_THE TASK_: The whole listing should be given back without any alteration.

• • • • •

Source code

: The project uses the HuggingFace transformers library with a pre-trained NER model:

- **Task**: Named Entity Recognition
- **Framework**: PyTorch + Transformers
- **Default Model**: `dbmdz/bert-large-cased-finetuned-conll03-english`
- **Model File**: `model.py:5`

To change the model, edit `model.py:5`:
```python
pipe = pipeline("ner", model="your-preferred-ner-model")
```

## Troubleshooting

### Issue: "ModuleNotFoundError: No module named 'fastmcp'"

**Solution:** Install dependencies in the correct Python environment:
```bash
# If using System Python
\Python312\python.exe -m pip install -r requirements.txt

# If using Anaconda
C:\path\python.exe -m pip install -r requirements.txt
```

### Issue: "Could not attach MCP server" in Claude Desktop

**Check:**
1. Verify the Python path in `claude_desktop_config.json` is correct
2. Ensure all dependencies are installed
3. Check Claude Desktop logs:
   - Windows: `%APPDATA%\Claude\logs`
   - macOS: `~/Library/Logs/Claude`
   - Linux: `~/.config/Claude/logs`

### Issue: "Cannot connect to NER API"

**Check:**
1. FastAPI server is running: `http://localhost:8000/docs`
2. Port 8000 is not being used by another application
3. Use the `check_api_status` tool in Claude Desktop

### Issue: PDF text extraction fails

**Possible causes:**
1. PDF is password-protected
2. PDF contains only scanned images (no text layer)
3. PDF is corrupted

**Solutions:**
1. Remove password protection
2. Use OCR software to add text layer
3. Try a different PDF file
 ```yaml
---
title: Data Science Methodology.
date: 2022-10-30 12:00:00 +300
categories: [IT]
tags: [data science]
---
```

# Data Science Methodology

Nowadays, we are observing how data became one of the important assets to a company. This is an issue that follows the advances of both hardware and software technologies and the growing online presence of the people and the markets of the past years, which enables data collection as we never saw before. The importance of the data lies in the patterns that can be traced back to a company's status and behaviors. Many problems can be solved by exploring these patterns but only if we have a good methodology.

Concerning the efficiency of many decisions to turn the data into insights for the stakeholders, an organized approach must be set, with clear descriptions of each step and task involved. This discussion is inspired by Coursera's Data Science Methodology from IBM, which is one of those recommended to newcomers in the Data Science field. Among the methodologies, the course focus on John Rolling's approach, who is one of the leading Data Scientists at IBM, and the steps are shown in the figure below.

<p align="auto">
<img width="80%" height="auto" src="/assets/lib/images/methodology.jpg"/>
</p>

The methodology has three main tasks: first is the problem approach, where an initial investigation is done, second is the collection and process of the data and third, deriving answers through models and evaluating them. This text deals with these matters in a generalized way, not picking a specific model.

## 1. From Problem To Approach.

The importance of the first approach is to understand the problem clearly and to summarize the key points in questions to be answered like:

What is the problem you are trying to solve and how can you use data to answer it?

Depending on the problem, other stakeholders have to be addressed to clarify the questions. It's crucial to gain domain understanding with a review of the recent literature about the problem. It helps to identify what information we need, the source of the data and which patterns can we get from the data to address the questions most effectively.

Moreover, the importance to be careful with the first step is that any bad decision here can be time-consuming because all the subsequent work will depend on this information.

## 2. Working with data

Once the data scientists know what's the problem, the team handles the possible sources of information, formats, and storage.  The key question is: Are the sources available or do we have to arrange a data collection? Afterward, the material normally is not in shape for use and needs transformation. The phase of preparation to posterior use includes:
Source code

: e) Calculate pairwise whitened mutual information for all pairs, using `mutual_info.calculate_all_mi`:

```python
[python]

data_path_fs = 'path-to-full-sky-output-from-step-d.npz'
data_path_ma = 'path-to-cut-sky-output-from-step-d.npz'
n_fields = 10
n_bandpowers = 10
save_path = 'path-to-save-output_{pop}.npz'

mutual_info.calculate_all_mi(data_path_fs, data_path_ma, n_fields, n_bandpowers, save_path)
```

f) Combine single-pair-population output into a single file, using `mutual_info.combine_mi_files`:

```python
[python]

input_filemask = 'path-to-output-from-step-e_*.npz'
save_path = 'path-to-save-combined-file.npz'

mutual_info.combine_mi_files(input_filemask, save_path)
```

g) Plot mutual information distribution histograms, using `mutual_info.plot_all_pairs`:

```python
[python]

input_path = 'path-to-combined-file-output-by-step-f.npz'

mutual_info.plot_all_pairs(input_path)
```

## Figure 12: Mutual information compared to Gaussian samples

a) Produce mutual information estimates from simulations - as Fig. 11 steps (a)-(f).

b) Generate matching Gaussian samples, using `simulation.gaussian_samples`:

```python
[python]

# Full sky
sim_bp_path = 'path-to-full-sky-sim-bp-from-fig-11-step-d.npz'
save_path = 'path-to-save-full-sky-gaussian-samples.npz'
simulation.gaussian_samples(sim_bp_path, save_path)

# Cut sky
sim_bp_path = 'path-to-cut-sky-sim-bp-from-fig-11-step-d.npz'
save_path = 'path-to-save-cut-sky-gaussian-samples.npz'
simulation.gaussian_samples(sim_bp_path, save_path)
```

• • • • •

_EXERCISE OUTPUT_:
Source code

: The project uses the HuggingFace transformers library with a pre-trained NER model:

- **Task**: Named Entity Recognition
- **Framework**: PyTorch + Transformers
- **Default Model**: `dbmdz/bert-large-cased-finetuned-conll03-english`
- **Model File**: `model.py:5`

To change the model, edit `model.py:5`:
```python
pipe = pipeline("ner", model="your-preferred-ner-model")
```

## Troubleshooting

### Issue: "ModuleNotFoundError: No module named 'fastmcp'"

**Solution:** Install dependencies in the correct Python environment:
```bash
# If using System Python
\Python312\python.exe -m pip install -r requirements.txt

# If using Anaconda
C:\path\python.exe -m pip install -r requirements.txt
```

### Issue: "Could not attach MCP server" in Claude Desktop

**Check:**
1. Verify the Python path in `claude_desktop_config.json` is correct
2. Ensure all dependencies are installed
3. Check Claude Desktop logs:
   - Windows: `%APPDATA%\Claude\logs`
   - macOS: `~/Library/Logs/Claude`
   - Linux: `~/.config/Claude/logs`

### Issue: "Cannot connect to NER API"

**Check:**
1. FastAPI server is running: `http://localhost:8000/docs`
2. Port 8000 is not being used by another application
3. Use the `check_api_status` tool in Claude Desktop

### Issue: PDF text extraction fails

**Possible causes:**
1. PDF is password-protected
2. PDF contains only scanned images (no text layer)
3. PDF is corrupted

**Solutions:**
1. Remove password protection
2. Use OCR software to add text layer
3. Try a different PDF file
 ```yaml
---
title: Data Science Methodology.
date: 2022-10-30 12:00:00 +300
categories: [IT]
tags: [data science]
---
```

# Data Science Methodology

Nowadays, we are observing how data became one of the important assets to a company. This is an issue that follows the advances of both hardware and software technologies and the growing online presence of the people and the markets of the past years, which enables data collection as we never saw before. The importance of the data lies in the patterns that can be traced back to a company's status and behaviors. Many problems can be solved by exploring these patterns but only if we have a good methodology.

Concerning the efficiency of many decisions to turn the data into insights for the stakeholders, an organized approach must be set, with clear descriptions of each step and task involved. This discussion is inspired by Coursera's Data Science Methodology from IBM, which is one of those recommended to newcomers in the Data Science field. Among the methodologies, the course focus on John Rolling's approach, who is one of the leading Data Scientists at IBM, and the steps are shown in the figure below.

<p align="auto">
<img width="80%" height="auto" src="/assets/lib/images/methodology.jpg"/>
</p>

The methodology has three main tasks: first is the problem approach, where an initial investigation is done, second is the collection and process of the data and third, deriving answers through models and evaluating them. This text deals with these matters in a generalized way, not picking a specific model.

## 1. From Problem To Approach.

The importance of the first approach is to understand the problem clearly and to summarize the key points in questions to be answered like:

What is the problem you are trying to solve and how can you use data to answer it?

Depending on the problem, other stakeholders have to be addressed to clarify the questions. It's crucial to gain domain understanding with a review of the recent literature about the problem. It helps to identify what information we need, the source of the data and which patterns can we get from the data to address the questions most effectively.

Moreover, the importance to be careful with the first step is that any bad decision here can be time-consuming because all the subsequent work will depend on this information.

## 2. Working with data

Once the data scientists know what's the problem, the team handles the possible sources of information, formats, and storage.  The key question is: Are the sources available or do we have to arrange a data collection? Afterward, the material normally is not in shape for use and needs transformation. The phase of preparation to posterior use includes:
Source code

: e) Calculate pairwise whitened mutual information for all pairs, using `mutual_info.calculate_all_mi`:

```python
[python]

data_path_fs = 'path-to-full-sky-output-from-step-d.npz'
data_path_ma = 'path-to-cut-sky-output-from-step-d.npz'
n_fields = 10
n_bandpowers = 10
save_path = 'path-to-save-output_{pop}.npz'

mutual_info.calculate_all_mi(data_path_fs, data_path_ma, n_fields, n_bandpowers, save_path)
```

f) Combine single-pair-population output into a single file, using `mutual_info.combine_mi_files`:

```python
[python]

input_filemask = 'path-to-output-from-step-e_*.npz'
save_path = 'path-to-save-combined-file.npz'

mutual_info.combine_mi_files(input_filemask, save_path)
```

g) Plot mutual information distribution histograms, using `mutual_info.plot_all_pairs`:

```python
[python]

input_path = 'path-to-combined-file-output-by-step-f.npz'

mutual_info.plot_all_pairs(input_path)
```

## Figure 12: Mutual information compared to Gaussian samples

a) Produce mutual information estimates from simulations - as Fig. 11 steps (a)-(f).

b) Generate matching Gaussian samples, using `simulation.gaussian_samples`:

```python
[python]

# Full sky
sim_bp_path = 'path-to-full-sky-sim-bp-from-fig-11-step-d.npz'
save_path = 'path-to-save-full-sky-gaussian-samples.npz'
simulation.gaussian_samples(sim_bp_path, save_path)

# Cut sky
sim_bp_path = 'path-to-cut-sky-sim-bp-from-fig-11-step-d.npz'
save_path = 'path-to-save-cut-sky-gaussian-samples.npz'
simulation.gaussian_samples(sim_bp_path, save_path)
```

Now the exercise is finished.